## Stored items
--- START ---

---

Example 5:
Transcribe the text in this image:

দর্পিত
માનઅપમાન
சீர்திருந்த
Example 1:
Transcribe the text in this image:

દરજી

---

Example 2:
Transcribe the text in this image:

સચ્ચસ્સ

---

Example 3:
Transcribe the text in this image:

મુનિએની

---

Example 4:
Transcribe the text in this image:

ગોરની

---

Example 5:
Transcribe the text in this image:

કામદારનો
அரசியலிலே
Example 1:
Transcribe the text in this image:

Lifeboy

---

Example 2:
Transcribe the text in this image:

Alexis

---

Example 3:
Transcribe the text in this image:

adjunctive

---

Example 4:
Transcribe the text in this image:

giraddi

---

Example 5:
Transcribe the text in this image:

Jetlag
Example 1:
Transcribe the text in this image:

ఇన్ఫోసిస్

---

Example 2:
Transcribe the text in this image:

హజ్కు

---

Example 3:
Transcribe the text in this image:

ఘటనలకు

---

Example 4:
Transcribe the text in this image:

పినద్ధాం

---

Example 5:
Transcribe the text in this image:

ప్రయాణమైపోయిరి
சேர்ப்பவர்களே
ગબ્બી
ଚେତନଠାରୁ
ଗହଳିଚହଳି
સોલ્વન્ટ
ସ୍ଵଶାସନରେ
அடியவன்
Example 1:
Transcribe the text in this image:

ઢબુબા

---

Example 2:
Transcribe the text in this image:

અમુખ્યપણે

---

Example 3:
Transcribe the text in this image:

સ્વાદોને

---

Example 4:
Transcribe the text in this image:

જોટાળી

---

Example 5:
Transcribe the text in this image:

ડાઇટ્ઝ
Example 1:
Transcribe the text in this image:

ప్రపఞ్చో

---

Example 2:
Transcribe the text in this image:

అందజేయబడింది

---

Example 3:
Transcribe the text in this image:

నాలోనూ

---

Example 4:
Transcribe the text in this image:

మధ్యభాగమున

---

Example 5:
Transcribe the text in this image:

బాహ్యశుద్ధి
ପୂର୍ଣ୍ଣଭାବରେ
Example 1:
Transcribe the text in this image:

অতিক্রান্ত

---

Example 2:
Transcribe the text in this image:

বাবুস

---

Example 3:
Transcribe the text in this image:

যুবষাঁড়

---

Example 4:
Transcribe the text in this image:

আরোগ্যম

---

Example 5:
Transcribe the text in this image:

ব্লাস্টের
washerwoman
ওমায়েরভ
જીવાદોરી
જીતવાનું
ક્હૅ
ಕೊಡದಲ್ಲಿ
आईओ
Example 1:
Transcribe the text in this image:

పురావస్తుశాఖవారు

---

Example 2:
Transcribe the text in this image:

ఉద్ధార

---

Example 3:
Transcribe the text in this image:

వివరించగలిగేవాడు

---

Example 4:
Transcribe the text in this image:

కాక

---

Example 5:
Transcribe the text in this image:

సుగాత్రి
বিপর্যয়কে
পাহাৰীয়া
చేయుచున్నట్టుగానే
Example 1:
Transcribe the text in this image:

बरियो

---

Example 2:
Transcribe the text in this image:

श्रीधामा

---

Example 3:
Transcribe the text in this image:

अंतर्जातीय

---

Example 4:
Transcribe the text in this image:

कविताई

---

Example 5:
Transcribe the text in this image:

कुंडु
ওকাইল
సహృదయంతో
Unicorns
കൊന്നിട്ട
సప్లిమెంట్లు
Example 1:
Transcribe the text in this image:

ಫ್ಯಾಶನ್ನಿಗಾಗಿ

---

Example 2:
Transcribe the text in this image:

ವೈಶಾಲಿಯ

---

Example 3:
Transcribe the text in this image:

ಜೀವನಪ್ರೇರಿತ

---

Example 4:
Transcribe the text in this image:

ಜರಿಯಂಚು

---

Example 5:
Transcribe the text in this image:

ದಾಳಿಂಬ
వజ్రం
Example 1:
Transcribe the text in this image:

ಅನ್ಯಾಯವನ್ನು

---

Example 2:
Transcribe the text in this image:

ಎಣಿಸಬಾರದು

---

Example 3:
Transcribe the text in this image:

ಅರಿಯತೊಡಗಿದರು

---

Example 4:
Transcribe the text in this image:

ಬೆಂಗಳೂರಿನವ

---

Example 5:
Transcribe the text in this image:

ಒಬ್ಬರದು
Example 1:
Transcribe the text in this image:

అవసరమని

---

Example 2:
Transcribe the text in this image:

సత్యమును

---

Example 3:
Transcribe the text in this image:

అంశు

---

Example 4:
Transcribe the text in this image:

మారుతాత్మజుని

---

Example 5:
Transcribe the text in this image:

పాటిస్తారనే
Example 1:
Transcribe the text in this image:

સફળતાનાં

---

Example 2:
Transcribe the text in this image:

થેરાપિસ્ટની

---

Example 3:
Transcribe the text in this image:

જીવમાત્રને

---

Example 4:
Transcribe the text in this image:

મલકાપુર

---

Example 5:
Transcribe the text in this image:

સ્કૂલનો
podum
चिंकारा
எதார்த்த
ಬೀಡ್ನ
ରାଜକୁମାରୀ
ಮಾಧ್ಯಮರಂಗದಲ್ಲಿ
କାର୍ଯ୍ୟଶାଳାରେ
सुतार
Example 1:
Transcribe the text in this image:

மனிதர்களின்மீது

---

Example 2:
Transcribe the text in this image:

--- END ---

## GOAL OF THE EXERCISE
Word for word, repeat every entry listed above.

## ANSWER FOR THE TASK
---

Example 5:
Transcribe the text in this image:

দর্পিত
માનઅપમાન
சீர்திருந்த
Example 1:
Transcribe the text in this image:

દરજી

---

Example 2:
Transcribe the text in this image:

સચ્ચસ્સ

---

Example 3:
Transcribe the text in this image:

મુનિએની

---

Example 4:
Transcribe the text in this image:

ગોરની

---

Example 5:
Transcribe the text in this image:

કામદારનો
அரசியலிலே
Example 1:
Transcribe the text in this image:

Lifeboy

---

Example 2:
Transcribe the text in this image:

Alexis

---

Example 3:
Transcribe the text in this image:

adjunctive

---

Example 4:
Transcribe the text in this image:

giraddi

---

Example 5:
Transcribe the text in this image:

Jetlag
Example 1:
Transcribe the text in this image:

ఇన్ఫోసిస్

---

Example 2:
Transcribe the text in this image:

హజ్కు

---

Example 3:
Transcribe the text in this image:

ఘటనలకు

---

Example 4:
Transcribe the text in this image:

పినద్ధాం

---

Example 5:
Transcribe the text in this image:

ప్రయాణమైపోయిరి
சேர்ப்பவர்களே
ગબ્બી
ଚେତନଠାରୁ
ଗହଳିଚହଳି
સોલ્વન્ટ
ସ୍ଵଶାସନରେ
அடியவன்
Example 1:
Transcribe the text in this image:

ઢબુબા

---

Example 2:
Transcribe the text in this image:

અમુખ્યપણે

---

Example 3:
Transcribe the text in this image:

સ્વાદોને

---

Example 4:
Transcribe the text in this image:

જોટાળી

---

Example 5:
Transcribe the text in this image:

ડાઇટ્ઝ
Example 1:
Transcribe the text in this image:

ప్రపఞ్చో

---

Example 2:
Transcribe the text in this image:

అందజేయబడింది

---

Example 3:
Transcribe the text in this image:

నాలోనూ

---

Example 4:
Transcribe the text in this image:

మధ్యభాగమున

---

Example 5:
Transcribe the text in this image:

బాహ్యశుద్ధి
ପୂର୍ଣ୍ଣଭାବରେ
Example 1:
Transcribe the text in this image:

অতিক্রান্ত

---

Example 2:
Transcribe the text in this image:

বাবুস

---

Example 3:
Transcribe the text in this image:

যুবষাঁড়

---

Example 4:
Transcribe the text in this image:

আরোগ্যম

---

Example 5:
Transcribe the text in this image:

ব্লাস্টের
washerwoman
ওমায়েরভ
જીવાદોરી
જીતવાનું
ક્હૅ
ಕೊಡದಲ್ಲಿ
आईओ
Example 1:
Transcribe the text in this image:

పురావస్తుశాఖవారు

---

Example 2:
Transcribe the text in this image:

ఉద్ధార

---

Example 3:
Transcribe the text in this image:

వివరించగలిగేవాడు

---

Example 4:
Transcribe the text in this image:

కాక

---

Example 5:
Transcribe the text in this image:

సుగాత్రి
বিপর্যয়কে
পাহাৰীয়া
చేయుచున్నట్టుగానే
Example 1:
Transcribe the text in this image:

बरियो

---

Example 2:
Transcribe the text in this image:

श्रीधामा

---

Example 3:
Transcribe the text in this image:

अंतर्जातीय

---

Example 4:
Transcribe the text in this image:

कविताई

---

Example 5:
Transcribe the text in this image:

कुंडु
ওকাইল
సహృదయంతో
Unicorns
കൊന്നിട്ട
సప్లిమెంట్లు
Example 1:
Transcribe the text in this image:

ಫ್ಯಾಶನ್ನಿಗಾಗಿ

---

Example 2:
Transcribe the text in this image:

ವೈಶಾಲಿಯ

---

Example 3:
Transcribe the text in this image:

ಜೀವನಪ್ರೇರಿತ

---

Example 4:
Transcribe the text in this image:

ಜರಿಯಂಚು

---

Example 5:
Transcribe the text in this image:

ದಾಳಿಂಬ
వజ్రం
Example 1:
Transcribe the text in this image:

ಅನ್ಯಾಯವನ್ನು

---

Example 2:
Transcribe the text in this image:

ಎಣಿಸಬಾರದು

---

Example 3:
Transcribe the text in this image:

ಅರಿಯತೊಡಗಿದರು

---

Example 4:
Transcribe the text in this image:

ಬೆಂಗಳೂರಿನವ

---

Example 5:
Transcribe the text in this image:

ಒಬ್ಬರದು
Example 1:
Transcribe the text in this image:

అవసరమని

---

Example 2:
Transcribe the text in this image:

సత్యమును

---

Example 3:
Transcribe the text in this image:

అంశు

---

Example 4:
Transcribe the text in this image:

మారుతాత్మజుని

---

Example 5:
Transcribe the text in this image:

పాటిస్తారనే
Example 1:
Transcribe the text in this image:

સફળતાનાં

---

Example 2:
Transcribe the text in this image:

થેરાપિસ્ટની

---

Example 3:
Transcribe the text in this image:

જીવમાત્રને

---

Example 4:
Transcribe the text in this image:

મલકાપુર

---

Example 5:
Transcribe the text in this image:

સ્કૂલનો
podum
चिंकारा
எதார்த்த
ಬೀಡ್ನ
ରାଜକୁମାରୀ
ಮಾಧ್ಯಮರಂಗದಲ್ಲಿ
କାର୍ଯ୍ୟଶାଳାରେ
सुतार
Example 1:
Transcribe the text in this image:

மனிதர்களின்மீது

---

Example 2:
Transcribe the text in this image:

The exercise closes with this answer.